Reaching the river means crossing the wild vegetation that surrounds it. Among marshes, silences and mystic lights.

This is the second part of the story on the Drava river. If you have not read the first part yet, you can click here.


These places are full of memories for me.


For example it was just among these trees that one day we had a barbecue, because the river water was very high and we couldn't reach the beach. That day I sat on a fallen tree trunk in a bathing suit, and for the first time I felt how painful it can be to be pinched by red ants. An incredible pain and burning that persisted over time.


It's right here that I saw my first leech. 


And I remember that many times we did this road by bike, at full speed, screaming like crazy, and whipping us with some branches, to avoid being points from clouds of horseflies that chased us.


But, despite everything, every time I walk this road through the trees, I feel the magic.

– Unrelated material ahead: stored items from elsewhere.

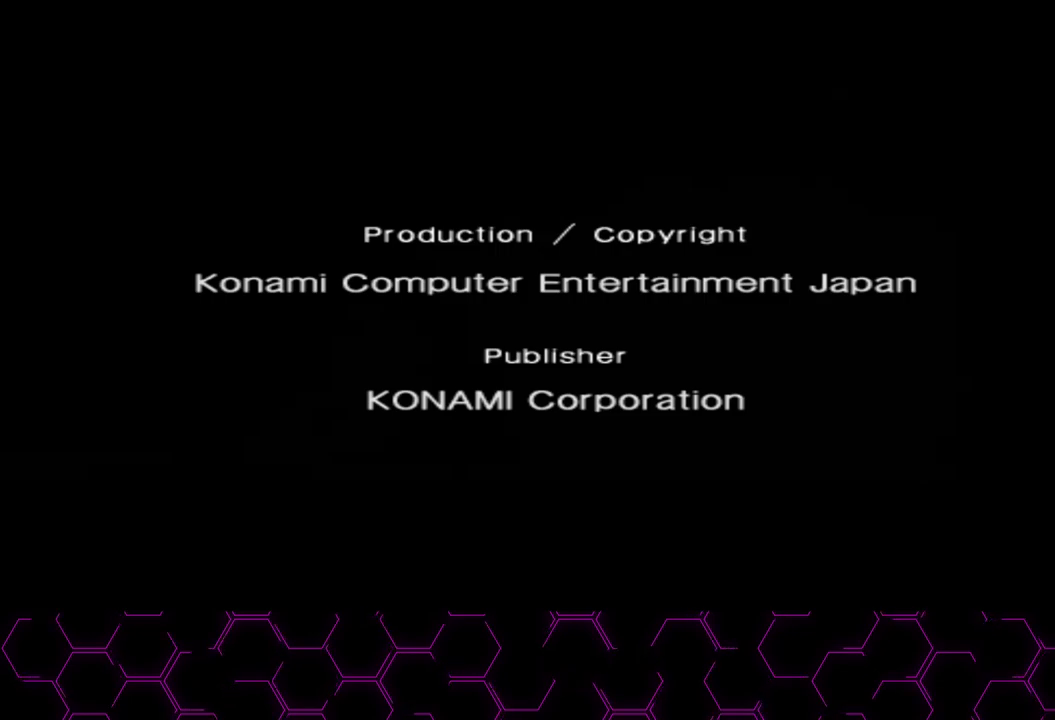
{"buttons": ["CROSS"], "left_stick": "center", "right_stick": "center", "events": []}
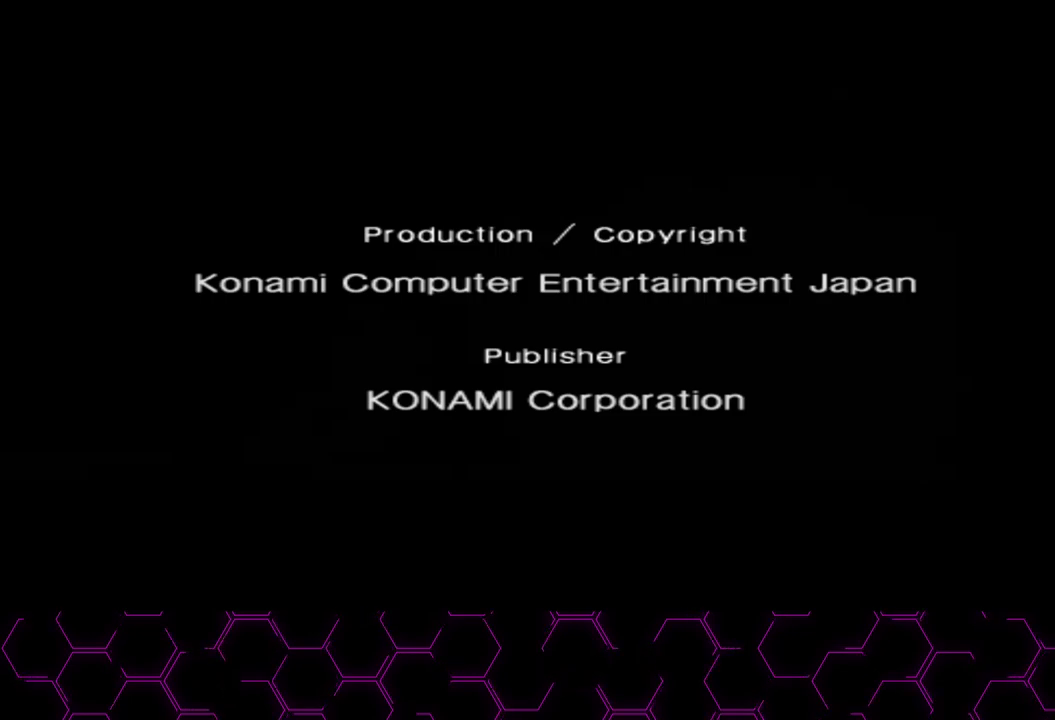
{"buttons": ["CROSS"], "left_stick": "center", "right_stick": "center", "events": []}
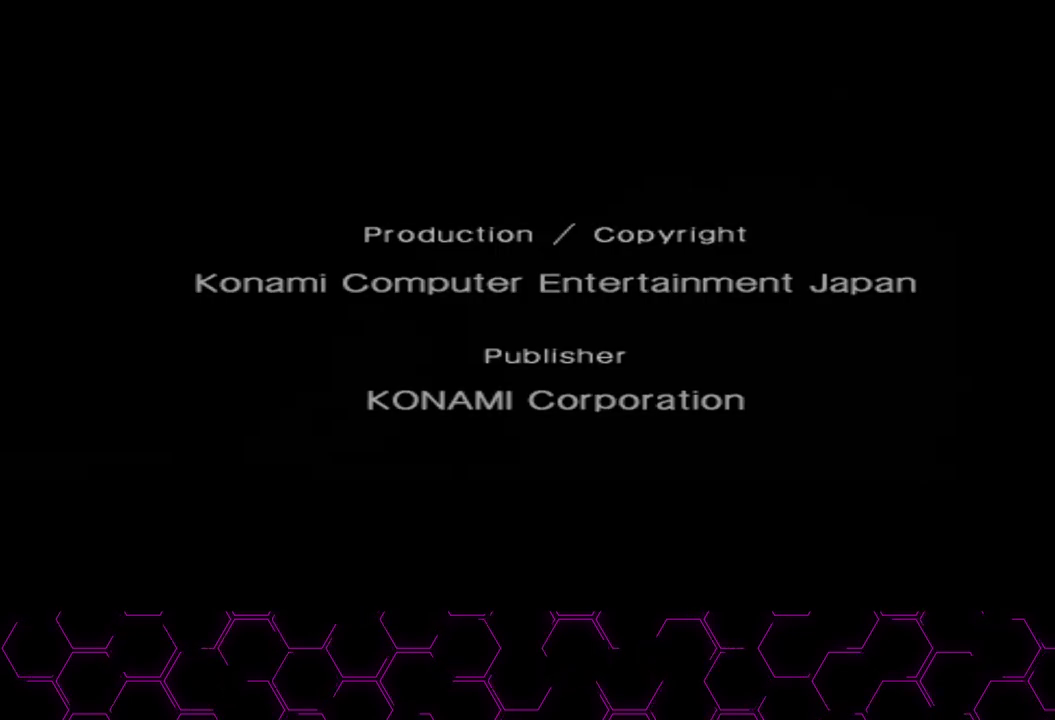
{"buttons": ["CROSS"], "left_stick": "center", "right_stick": "center", "events": []}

This fall I managed to take pictures of the vegetation while changing color. The leaves were falling continuously and it seemed that it was raining. Shame not to have made a video. Next time.


How to dig a hole in the sand to make a trap

Here at the river I learned to make holes in the sand. Or better: to make traps.

It's easy, just follow some simple rules.


The first rule is to dig a deep hole away from your place at the beach. So that, if someone falls into it, it is difficult to go back to you.


Second point: dig a deep hole. Better if narrow and long, because the chances of someone falling into it increase. The hole must have vertical walls.


Now begins the most delicate phase: covering the hole without leaving any trace of it. We must be able to cover it with a very light structure, made of twigs, shrubs and leaves. If the structure is too light, it will embark under the weight of the sand, if it is too solid you risk walking on it without sinking.


We need to create a first plot of thin branches. They must be placed at regular distances, covering the shortest distance. Then move on to a second layer of even thinner branches, better if reeds, hatched in the other direction. At this point, the best thing is to get some sheets of newspaper, otherwise you are forced to use large leaves, because it is necessary to create a layer that does not let the sand pass.


Then you have to cover everything with a thin layer of dry sand. Of course you also need to get rid of the pile of dug, damp and dark sand, trying to distribute it and cover it with dry sand.

Then you have to move away and lurk in a safe place, and wait for someone to fall into it.


I know, it sounds like a perverse game, but we kids always had a lot of fun. Needless to say: every hole that was made was bigger, deeper and more ambitious than the previous one. One day we reached perfection. Almost we ourselves could no longer recognize where the hole was. And we waited and waited. In the end, unexpectedly, we see our uncle returning from the store of drinks, exactly on the path of the hole. Well, my uncle was not very tall, and he almost disappeared inside the hole. We had to go get him out of there, despite being a great sportsman, football coach.


That was the last hole we dug. The perfect one.

See in the film "Sonatine", after many years, running the same kind of holes in the sand, with the same techniques, has filled me with joy. Thanks, Takeshi.

The river is the border between Croatia and Hungary, and until recently, there was a ban on taking photographs. In fact, all these years, I have no picture of all the time spent here. But now I have been able to do many: in summer, at sunset and in autumn. Let me know what you think about it.